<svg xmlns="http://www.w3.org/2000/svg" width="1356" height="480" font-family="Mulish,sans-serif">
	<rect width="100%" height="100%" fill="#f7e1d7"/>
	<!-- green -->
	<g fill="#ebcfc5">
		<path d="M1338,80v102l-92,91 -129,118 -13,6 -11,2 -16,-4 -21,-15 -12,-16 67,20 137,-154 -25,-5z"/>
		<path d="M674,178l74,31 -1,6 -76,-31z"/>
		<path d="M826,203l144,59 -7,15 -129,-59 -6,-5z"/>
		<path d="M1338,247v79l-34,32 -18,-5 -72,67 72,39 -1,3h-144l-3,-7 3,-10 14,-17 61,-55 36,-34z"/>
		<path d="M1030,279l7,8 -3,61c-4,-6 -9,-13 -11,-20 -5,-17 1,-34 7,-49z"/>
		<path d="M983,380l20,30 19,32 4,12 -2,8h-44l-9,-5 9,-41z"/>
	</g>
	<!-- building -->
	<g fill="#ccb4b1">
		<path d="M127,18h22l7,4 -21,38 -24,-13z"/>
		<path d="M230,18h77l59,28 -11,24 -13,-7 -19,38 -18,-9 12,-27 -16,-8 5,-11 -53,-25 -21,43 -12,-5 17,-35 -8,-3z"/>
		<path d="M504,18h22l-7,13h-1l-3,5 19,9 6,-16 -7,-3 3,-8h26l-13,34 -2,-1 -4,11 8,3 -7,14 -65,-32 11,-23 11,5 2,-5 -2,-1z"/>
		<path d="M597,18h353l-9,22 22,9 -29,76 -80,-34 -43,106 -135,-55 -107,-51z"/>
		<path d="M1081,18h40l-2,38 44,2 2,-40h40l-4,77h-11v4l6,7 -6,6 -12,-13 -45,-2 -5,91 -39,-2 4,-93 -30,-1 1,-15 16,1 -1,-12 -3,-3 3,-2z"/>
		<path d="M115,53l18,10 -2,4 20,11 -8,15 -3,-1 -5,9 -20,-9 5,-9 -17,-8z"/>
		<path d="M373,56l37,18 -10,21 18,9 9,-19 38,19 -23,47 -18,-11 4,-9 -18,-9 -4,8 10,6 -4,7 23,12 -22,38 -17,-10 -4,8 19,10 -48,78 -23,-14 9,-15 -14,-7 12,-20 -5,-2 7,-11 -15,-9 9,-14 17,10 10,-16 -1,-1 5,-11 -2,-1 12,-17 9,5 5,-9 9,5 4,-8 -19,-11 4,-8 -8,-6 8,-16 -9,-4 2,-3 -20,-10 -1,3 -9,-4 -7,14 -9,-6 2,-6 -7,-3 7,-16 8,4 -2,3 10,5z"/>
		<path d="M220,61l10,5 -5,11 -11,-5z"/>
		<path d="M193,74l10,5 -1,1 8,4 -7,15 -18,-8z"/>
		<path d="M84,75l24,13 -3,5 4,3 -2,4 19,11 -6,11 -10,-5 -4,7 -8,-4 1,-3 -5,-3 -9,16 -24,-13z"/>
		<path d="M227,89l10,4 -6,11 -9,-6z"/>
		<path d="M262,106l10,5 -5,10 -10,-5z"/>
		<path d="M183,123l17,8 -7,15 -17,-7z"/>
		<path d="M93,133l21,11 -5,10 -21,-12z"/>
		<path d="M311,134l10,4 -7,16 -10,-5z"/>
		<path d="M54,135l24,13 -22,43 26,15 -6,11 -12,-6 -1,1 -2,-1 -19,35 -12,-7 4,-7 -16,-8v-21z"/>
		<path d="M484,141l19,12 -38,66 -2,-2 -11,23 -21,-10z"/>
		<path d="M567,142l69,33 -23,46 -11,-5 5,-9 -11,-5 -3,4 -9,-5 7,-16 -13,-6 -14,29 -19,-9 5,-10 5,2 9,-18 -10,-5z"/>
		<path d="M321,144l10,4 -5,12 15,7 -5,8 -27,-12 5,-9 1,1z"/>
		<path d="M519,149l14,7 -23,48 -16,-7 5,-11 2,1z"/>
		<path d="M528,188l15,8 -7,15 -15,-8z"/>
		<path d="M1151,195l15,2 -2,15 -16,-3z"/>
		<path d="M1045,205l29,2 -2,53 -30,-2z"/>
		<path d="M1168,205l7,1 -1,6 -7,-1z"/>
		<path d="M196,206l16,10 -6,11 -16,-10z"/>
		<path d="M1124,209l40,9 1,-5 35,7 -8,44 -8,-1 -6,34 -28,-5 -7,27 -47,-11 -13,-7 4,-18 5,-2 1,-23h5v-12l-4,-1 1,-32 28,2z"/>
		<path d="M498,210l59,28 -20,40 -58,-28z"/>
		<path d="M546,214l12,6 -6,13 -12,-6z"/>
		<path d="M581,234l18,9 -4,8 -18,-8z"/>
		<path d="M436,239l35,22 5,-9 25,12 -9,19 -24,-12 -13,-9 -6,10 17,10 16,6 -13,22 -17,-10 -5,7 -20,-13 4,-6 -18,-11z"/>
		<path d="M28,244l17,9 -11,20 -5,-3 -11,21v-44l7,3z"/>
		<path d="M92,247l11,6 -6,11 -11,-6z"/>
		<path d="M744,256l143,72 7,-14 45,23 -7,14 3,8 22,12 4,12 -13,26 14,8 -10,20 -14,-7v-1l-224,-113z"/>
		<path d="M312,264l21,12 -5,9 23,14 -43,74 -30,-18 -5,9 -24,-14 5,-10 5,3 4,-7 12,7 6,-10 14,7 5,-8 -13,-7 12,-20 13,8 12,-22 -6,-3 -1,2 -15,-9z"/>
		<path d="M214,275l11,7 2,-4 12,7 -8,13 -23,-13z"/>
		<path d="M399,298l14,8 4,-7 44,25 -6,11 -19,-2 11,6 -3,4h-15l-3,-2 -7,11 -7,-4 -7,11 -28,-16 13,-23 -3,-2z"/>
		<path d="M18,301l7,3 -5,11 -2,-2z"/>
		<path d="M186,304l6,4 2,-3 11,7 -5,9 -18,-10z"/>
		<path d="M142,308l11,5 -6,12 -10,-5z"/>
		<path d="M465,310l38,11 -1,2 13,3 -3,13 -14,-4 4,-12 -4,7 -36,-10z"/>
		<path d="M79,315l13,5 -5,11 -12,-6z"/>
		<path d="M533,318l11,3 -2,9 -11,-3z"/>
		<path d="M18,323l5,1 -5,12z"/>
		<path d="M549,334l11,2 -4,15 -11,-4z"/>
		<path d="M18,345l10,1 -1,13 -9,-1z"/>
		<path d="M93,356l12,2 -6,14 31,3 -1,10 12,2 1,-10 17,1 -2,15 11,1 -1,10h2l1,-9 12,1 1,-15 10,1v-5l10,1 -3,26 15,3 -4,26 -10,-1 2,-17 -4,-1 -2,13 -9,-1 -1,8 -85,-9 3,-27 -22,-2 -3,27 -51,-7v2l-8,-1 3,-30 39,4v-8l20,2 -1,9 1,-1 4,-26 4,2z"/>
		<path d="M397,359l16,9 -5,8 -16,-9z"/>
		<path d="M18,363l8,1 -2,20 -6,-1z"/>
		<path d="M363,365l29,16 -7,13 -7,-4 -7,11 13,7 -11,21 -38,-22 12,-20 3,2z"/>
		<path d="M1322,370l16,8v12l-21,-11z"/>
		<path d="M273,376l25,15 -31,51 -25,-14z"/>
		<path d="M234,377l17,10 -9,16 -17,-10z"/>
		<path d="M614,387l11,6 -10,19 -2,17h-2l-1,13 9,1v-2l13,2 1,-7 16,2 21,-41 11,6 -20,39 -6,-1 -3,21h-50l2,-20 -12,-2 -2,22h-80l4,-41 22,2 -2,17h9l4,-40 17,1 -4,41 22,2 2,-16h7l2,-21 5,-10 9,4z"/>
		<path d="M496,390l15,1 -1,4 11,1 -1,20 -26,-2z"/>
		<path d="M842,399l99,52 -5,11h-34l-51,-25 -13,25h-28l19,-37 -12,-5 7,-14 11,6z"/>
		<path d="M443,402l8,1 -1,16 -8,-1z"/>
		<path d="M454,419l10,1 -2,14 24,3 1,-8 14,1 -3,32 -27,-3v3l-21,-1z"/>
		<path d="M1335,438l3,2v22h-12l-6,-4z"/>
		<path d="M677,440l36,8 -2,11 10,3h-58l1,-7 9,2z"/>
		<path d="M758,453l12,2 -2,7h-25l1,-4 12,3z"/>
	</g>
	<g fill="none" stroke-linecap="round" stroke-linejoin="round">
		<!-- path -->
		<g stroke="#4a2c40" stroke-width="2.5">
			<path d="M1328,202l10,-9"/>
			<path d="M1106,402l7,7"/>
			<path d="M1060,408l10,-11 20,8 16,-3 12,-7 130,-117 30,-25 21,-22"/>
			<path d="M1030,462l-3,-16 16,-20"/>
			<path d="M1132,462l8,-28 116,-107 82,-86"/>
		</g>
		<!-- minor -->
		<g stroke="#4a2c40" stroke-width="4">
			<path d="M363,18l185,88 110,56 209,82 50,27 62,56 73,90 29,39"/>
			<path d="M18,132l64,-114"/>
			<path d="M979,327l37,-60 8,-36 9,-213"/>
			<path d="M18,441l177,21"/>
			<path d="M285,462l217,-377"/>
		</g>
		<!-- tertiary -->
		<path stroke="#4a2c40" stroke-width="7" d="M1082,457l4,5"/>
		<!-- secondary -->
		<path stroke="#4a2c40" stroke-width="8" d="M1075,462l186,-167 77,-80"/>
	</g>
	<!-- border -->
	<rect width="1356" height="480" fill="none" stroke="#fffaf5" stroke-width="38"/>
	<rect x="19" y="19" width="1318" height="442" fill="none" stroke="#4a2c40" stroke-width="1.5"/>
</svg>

■ Problem to solve:
An exact copy of the lines from the one containing "<!-- border -->" through the last line of the material, both included, is to be printed, and nothing else.

■ Written solution:
	<!-- border -->
	<rect width="1356" height="480" fill="none" stroke="#fffaf5" stroke-width="38"/>
	<rect x="19" y="19" width="1318" height="442" fill="none" stroke="#4a2c40" stroke-width="1.5"/>
</svg>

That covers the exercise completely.